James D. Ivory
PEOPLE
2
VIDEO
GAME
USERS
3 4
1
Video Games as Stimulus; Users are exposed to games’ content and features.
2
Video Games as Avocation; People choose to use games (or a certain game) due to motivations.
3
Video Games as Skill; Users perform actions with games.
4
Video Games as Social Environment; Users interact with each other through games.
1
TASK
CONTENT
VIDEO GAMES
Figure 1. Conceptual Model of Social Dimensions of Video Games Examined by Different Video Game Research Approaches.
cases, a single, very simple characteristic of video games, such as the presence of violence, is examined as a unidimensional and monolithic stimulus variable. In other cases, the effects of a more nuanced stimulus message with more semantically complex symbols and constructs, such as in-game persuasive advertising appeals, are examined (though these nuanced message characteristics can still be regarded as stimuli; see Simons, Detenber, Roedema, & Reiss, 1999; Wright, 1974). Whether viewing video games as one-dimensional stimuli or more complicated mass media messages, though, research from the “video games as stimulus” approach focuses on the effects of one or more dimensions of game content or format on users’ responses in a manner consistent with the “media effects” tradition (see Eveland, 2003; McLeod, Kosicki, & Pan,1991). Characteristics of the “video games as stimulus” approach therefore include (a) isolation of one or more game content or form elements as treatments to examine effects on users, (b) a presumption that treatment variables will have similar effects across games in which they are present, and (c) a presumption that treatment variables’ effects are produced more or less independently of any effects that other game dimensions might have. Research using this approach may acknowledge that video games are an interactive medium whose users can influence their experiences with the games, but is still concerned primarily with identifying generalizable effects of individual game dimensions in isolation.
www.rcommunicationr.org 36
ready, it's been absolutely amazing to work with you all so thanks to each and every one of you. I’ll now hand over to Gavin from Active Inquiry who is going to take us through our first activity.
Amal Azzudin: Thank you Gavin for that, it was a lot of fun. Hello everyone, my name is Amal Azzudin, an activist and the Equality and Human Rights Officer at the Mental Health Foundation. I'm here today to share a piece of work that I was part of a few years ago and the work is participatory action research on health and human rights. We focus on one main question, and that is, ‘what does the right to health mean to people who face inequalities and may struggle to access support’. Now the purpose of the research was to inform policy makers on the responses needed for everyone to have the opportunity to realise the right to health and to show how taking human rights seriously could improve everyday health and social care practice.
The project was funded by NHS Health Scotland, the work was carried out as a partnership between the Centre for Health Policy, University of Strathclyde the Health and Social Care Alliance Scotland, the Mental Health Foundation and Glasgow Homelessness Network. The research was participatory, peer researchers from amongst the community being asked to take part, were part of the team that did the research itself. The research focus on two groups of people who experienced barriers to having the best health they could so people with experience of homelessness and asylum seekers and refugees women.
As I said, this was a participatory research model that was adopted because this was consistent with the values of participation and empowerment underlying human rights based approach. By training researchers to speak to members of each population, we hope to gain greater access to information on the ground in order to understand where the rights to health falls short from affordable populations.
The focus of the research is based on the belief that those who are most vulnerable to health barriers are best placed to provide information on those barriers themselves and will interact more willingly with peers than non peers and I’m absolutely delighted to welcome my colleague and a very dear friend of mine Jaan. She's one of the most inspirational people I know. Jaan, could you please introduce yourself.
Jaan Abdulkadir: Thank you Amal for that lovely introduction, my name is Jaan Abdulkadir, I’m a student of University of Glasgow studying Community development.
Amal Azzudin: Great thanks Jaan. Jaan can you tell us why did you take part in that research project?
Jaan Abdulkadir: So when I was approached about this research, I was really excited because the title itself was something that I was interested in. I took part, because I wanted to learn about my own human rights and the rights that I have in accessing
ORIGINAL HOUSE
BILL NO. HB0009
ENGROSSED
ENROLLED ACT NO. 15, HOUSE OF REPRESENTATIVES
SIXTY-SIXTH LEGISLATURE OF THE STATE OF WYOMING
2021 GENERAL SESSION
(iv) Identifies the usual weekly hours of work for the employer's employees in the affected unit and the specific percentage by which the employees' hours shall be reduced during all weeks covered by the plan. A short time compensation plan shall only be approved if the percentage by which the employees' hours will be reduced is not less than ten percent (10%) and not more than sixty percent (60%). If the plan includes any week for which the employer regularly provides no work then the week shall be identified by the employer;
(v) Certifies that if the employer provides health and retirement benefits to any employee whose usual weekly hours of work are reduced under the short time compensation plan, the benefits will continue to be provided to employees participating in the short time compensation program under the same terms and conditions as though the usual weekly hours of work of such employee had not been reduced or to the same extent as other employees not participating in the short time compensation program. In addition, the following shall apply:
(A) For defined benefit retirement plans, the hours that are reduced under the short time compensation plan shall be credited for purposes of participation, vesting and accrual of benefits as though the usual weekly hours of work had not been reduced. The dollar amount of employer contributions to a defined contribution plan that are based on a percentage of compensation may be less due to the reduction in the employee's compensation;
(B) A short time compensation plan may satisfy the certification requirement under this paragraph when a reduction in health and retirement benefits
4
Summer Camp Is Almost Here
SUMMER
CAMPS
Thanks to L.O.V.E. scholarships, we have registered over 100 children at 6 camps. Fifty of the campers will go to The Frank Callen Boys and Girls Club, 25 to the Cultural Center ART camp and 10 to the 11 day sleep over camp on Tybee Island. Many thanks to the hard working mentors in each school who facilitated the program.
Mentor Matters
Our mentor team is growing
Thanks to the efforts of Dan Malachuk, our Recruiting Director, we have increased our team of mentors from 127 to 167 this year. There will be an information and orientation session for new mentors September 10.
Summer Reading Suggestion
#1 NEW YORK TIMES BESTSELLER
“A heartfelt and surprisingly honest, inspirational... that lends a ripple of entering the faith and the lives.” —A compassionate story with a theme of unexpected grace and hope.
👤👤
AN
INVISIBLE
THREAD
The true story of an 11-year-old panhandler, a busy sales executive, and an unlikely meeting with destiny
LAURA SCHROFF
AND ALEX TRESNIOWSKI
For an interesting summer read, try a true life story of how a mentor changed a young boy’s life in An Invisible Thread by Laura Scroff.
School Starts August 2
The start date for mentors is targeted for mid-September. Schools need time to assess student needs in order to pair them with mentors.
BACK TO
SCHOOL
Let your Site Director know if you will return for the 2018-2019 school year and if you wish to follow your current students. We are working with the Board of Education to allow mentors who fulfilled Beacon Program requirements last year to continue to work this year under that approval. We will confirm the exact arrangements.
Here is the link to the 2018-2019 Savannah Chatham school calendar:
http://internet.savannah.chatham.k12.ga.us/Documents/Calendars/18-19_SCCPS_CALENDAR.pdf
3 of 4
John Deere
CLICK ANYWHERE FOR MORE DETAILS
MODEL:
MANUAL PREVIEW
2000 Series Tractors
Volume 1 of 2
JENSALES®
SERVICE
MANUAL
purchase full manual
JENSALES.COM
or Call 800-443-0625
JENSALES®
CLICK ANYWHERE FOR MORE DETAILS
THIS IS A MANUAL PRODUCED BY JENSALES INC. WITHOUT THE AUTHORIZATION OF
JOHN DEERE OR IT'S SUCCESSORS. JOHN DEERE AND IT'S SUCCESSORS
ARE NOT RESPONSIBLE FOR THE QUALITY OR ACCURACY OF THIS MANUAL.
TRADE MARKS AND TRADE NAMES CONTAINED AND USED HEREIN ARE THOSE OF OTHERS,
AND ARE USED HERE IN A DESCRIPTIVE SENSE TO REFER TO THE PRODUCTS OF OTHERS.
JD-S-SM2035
####################
# [Exercise directions]
The required answer is the line with "JOHN DEERE OR" plus every line after it to the end of the entries above, transcribed exactly.

# [Task solution]
JOHN DEERE OR IT'S SUCCESSORS. JOHN DEERE AND IT'S SUCCESSORS
ARE NOT RESPONSIBLE FOR THE QUALITY OR ACCURACY OF THIS MANUAL.
TRADE MARKS AND TRADE NAMES CONTAINED AND USED HEREIN ARE THOSE OF OTHERS,
AND ARE USED HERE IN A DESCRIPTIVE SENSE TO REFER TO THE PRODUCTS OF OTHERS.
JD-S-SM2035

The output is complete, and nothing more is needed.